### DOKUMENT
>>>>>

Auftragsabwicklung digitalisieren

Digitale Auftragsabwicklung – Voraussetzung für effiziente Prozesse

Viele kleine und mittlere Unternehmen (KMU) führen ihre Auftragsabwicklung bisher papierbasiert und manuell durch. Warum das die Wettbewerbsfähigkeit einschränken kann und weshalb digitale Auftragsabwicklung besser ist, das erläutert Experte Prof. Dr. Jochen Scheeg im Interview.

Weshalb kann es für Unternehmen ungünstig sein, die Auftragsabwicklung papierbasiert und manuell durchzuführen?

Scheeg: Zunächst einmal ist es wichtig zu verstehen, dass die Auftragsabwicklung ein umfassender Vorgang mit zahlreichen Arbeitsschritten und Dokumenten ist. Der Auftrag als solcher ist zwar der Kern des Prozesses, jedoch stellt dieser nur einen kleinen Ausschnitt in der gesamten Abwicklung dar. Daher muss man sich die gesamte Prozesskette mit ihren Teilschritten – von der Angebotserstellung über die Auftragsbestätigung bis hin zur Erstellung und/oder Prüfung von Lieferscheinen – vor Augen halten.

Um diese Prozesskette effizient bearbeiten zu können, ist es notwendig, dass sämtliche Beteiligte den gleichen Informationsstand haben. Dabei gilt: Je arbeitsteiliger der Prozess von der Angebotserstellung bis hin zur Lieferung organisiert ist, desto wichtiger ist der einheitliche Informationsstand.

“Die Nutzung von Papier führt zwangsläufig zu Informationsasymmetrien. Das bedeutet, die Beteiligten haben nicht den gleichen Informationsstand.”

Häufig müssen Daten doppelt erfasst werden: auf Papier und später noch einmal im System. Weitere Nachteile des papierbasierten Arbeitens: Papier ist nicht automatisch aktuell. Das führt zu Abweichungen in Zeit und Inhalt. Papier kann zudem verloren gehen und verlegt oder beschädigt werden. Darüber hinaus kann man nur eingeschränkt gemeinsam an Vorgängen arbeiten. All dies akzeptieren wir nur deshalb, weil wir an Papier gewöhnt sind.

<<<<<

### DATENZEILEN
>>>>>

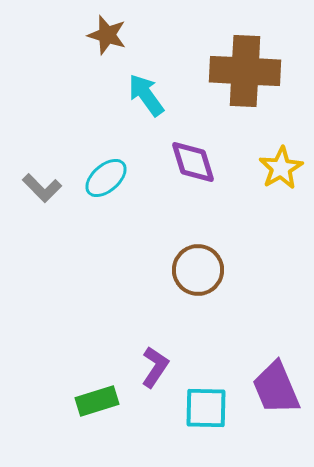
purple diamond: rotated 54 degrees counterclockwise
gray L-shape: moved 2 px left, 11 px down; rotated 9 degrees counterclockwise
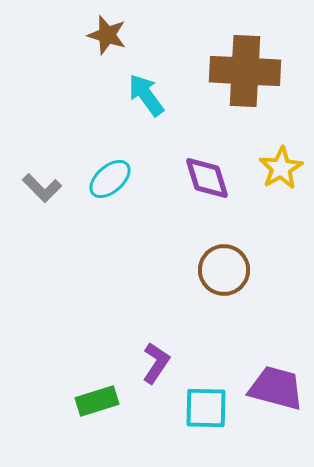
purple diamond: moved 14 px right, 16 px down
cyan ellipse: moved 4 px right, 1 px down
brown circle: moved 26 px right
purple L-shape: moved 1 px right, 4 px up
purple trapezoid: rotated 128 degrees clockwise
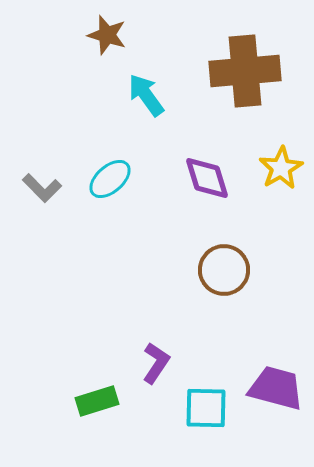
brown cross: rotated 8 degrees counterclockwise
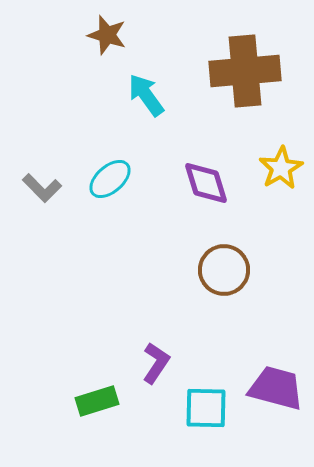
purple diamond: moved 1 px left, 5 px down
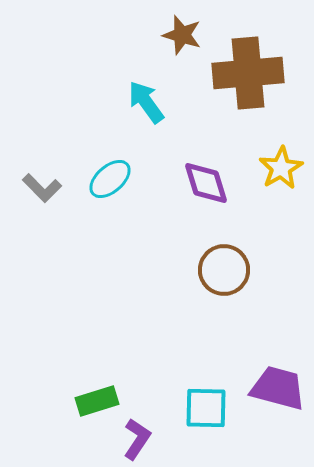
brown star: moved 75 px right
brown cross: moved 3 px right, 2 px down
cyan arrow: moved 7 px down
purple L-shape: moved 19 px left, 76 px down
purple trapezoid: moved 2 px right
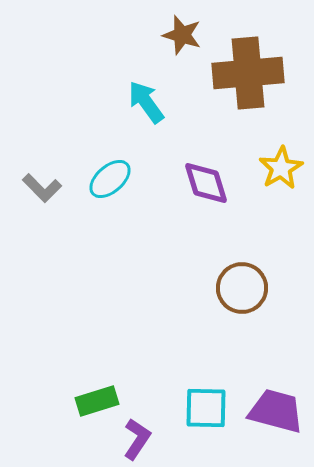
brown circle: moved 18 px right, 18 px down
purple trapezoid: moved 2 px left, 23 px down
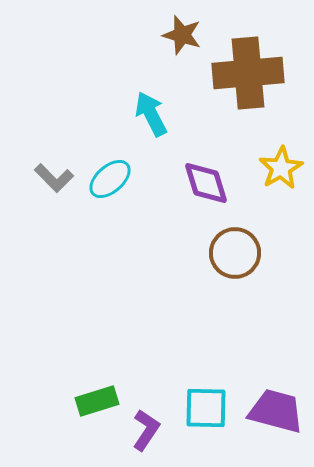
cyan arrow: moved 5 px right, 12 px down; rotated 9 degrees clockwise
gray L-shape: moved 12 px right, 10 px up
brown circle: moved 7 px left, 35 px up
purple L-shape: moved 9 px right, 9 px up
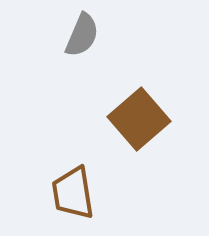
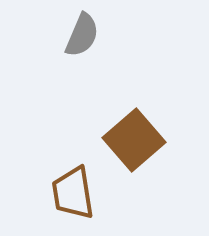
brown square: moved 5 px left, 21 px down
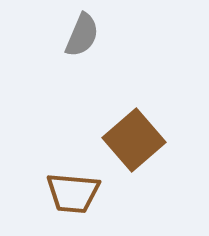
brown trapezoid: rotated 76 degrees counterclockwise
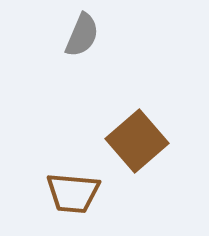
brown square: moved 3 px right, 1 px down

<<<<<

### AUFGABEN
- a) Weshalb akzeptieren wir laut dem Interview zur digitalen Auftragsabwicklung die Nachteile des papierbasierten Arbeitens?
- b) Gib aus dem Interview zur digitalen Auftragsabwicklung den Abschnitt wortgetreu wieder, der mit den Worten beginnt, die "Viele kleine und" enthalten, und mit "Scheeg im Interview." endet.

### ERWARTETE ERGEBNISSE
- a) Weil wir an Papier gewöhnt sind.

- b)
Viele kleine und mittlere Unternehmen (KMU) führen ihre Auftragsabwicklung bisher papierbasiert und manuell durch. Warum das die Wettbewerbsfähigkeit einschränken kann und weshalb digitale Auftragsabwicklung besser ist, das erläutert Experte Prof. Dr. Jochen Scheeg im Interview.